→ **PROMPT**
Restate the lines word for word, from the one containing "Економічних Героїв" through the last line of the entries below, without any other lines.

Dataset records
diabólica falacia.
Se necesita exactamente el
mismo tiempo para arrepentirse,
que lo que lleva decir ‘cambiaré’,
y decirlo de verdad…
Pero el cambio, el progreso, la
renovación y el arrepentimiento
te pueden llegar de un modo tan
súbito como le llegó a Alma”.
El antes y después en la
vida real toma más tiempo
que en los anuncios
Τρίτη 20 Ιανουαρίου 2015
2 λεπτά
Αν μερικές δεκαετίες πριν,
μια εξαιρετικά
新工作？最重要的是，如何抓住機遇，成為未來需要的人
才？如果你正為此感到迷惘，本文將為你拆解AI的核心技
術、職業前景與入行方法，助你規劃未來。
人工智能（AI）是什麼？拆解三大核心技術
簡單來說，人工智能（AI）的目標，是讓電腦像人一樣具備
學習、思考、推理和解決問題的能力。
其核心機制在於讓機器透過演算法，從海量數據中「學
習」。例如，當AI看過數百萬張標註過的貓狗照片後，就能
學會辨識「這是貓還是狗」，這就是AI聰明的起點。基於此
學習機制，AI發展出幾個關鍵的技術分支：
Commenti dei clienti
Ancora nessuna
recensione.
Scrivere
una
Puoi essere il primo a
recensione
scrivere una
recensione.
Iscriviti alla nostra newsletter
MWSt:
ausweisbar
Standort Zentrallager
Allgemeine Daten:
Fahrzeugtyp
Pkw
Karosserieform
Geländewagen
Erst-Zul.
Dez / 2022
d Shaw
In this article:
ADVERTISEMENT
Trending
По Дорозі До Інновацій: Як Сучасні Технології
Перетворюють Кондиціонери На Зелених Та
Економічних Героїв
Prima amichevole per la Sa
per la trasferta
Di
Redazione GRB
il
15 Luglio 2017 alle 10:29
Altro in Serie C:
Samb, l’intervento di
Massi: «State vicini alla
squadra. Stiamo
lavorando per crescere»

→ **ANSWER AREA**
Економічних Героїв
Prima amichevole per la Sa
per la trasferta
Di
Redazione GRB
il
15 Luglio 2017 alle 10:29
Altro in Serie C:
Samb, l’intervento di
Massi: «State vicini alla
squadra. Stiamo
lavorando per crescere»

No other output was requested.